Everyone loves a good hero story, but this author says we need to look at the bigger picture
Rebecca Solnit's new book examines who gets centered in media narratives and why
When author Rebecca Solnit was 18 and bussing tables at a diner in Sausalito, Calif., she says a chef nearly three times her age kept grabbing her from behind.
This was four decades ago, and she says she didn't think her boss would take her seriously if she brought a complaint to him.
So, she came up with a plan: the next time the chef grabbed her, she was holding a tray with nearly 40 clean glasses and let them all crash to the ground.
"I doubted [my boss] cared about the integrity of my ass, but he did care about losing 40 glasses," she told The Current interim host Laura Lynch.
Today, she says, there's a chance she wouldn't have to resort to those kinds of measures. She pointed to the story of a Georgia waitress who recently body slammed a customer who groped her, and received immediate support from the restaurant's manager and owner.

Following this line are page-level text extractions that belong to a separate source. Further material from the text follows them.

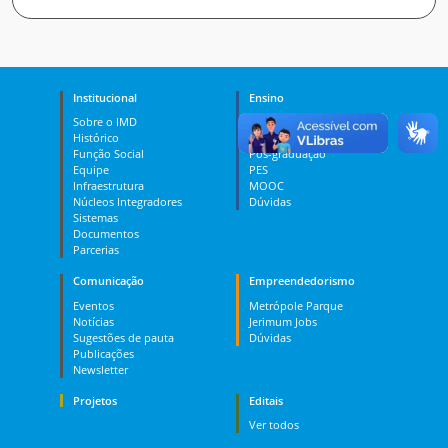
Institucional
Ensino
Sobre o IMD
Curso Técnico
Histórico
Graduação
Função Social
Pós-graduação
Equipe
PES
Infraestrutura
MOOC
Núcleos Integradores
Dúvidas
Sistemas
Documentos
Parcerias
Comunicação
Empreendedorismo
Eventos
Metrópole Parque
Notícias
Jerimum Jobs
Sugestões de pauta
Dúvidas
Publicações
Newsletter
Projetos
Editais
Ver todos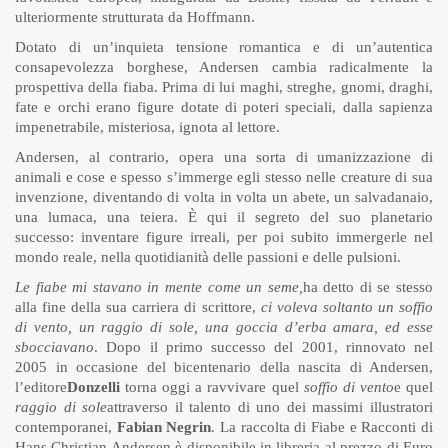
ulteriormente strutturata da Hoffmann.
Dotato di un’inquieta tensione romantica e di un’autentica
consapevolezza borghese, Andersen cambia radicalmente la
prospettiva della fiaba. Prima di lui maghi, streghe, gnomi, draghi,
fate e orchi erano figure dotate di poteri speciali, dalla sapienza
impenetrabile, misteriosa, ignota al lettore.
Andersen, al contrario, opera una sorta di umanizzazione di
animali e cose e spesso s’immerge egli stesso nelle creature di sua
invenzione, diventando di volta in volta un abete, un salvadanaio,
una lumaca, una teiera. È qui il segreto del suo planetario
successo: inventare figure irreali, per poi subito immergerle nel
mondo reale, nella quotidianità delle passioni e delle pulsioni.
Le fiabe mi stavano in mente come un seme,
ha detto di se stesso
alla fine della sua carriera di scrittore,
ci voleva soltanto un soffio
di vento, un raggio di sole, una goccia d’erba amara, ed esse
sbocciavano
. Dopo il primo successo del 2001, rinnovato nel
2005 in occasione del bicentenario della nascita di Andersen,
l’editore
Donzelli
torna oggi a ravvivare quel
soffio di vento
e quel
raggio di sole
attraverso il talento di uno dei massimi illustratori
contemporanei,
Fabian Negrin
. La raccolta di Fiabe e Racconti di
Hans Christian Andersen è disponibile in libreria al prezzo di Euro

"She must have felt, 'I am in a world where my boss is actually is going to take this seriously. Maybe I'm even in a world where the police are going to treat this as assault,'" Solnit said.
Solnit just released a new book of essays, Whose Story Is This?: Old Conflicts, New Chapters, about the cultural shift around who gets to be at the centre of the stories we tell as a society.
Centring marginalized voices
"We are in this incredible era of changing the story," she said, arguing that recent social movements like #MeToo and Black Lives Matter have helped hand the microphone to voices that typically haven't had power.
"The police shooting the unarmed black woman is going to be about the woman, and not about the cop," she said.
Solnit said that shift is causing "a tremendous battle" with people who have traditionally held the reins of power.
"We still have old white male judges who will treat a rape as how it affects the boy's future rather than the girl he raped," she said. "The story of immigrants is focused not on the desperation and terror that makes people become refugees, but how it is for the people when they arrive, the mild discomfort or annoyance of strangers in your community."
Greta Thunberg and the hero treatment
Solnit also argued that as this cultural shift continues, storytelling — from Hollywood to journalism — needs to stop focusing on individual "heroes" and instead look at the underlying movements that have allowed those people to be propelled into the spotlight in the first place.
"The whole framework suggests ... that the rest of us are not heroes, that we're passive or wicked or helpless or confused and need to be saved," Solnit said.
"If you actually look at the most beautiful parts of our histories, it's mass movement, it's collectives, it's groundswells," she said. "It's not the exceptional, but the ordinary people who change the world."
Solnit pointed to how the media paints environmental teen activist Greta Thunberg as an individual hero, instead of looking at the decades of feminist and environmental activism, especially by Indigenous people, that helped lay the groundwork for more people to be open to hearing Thunberg's message.
"I think Greta is wonderful and amazing, but I think that she was in the right place at the right time. And what made it the right place? What made it the right time?" she said.
"It's a collective engagement that created this space for her to be heard. And it's the people ready to listen to her."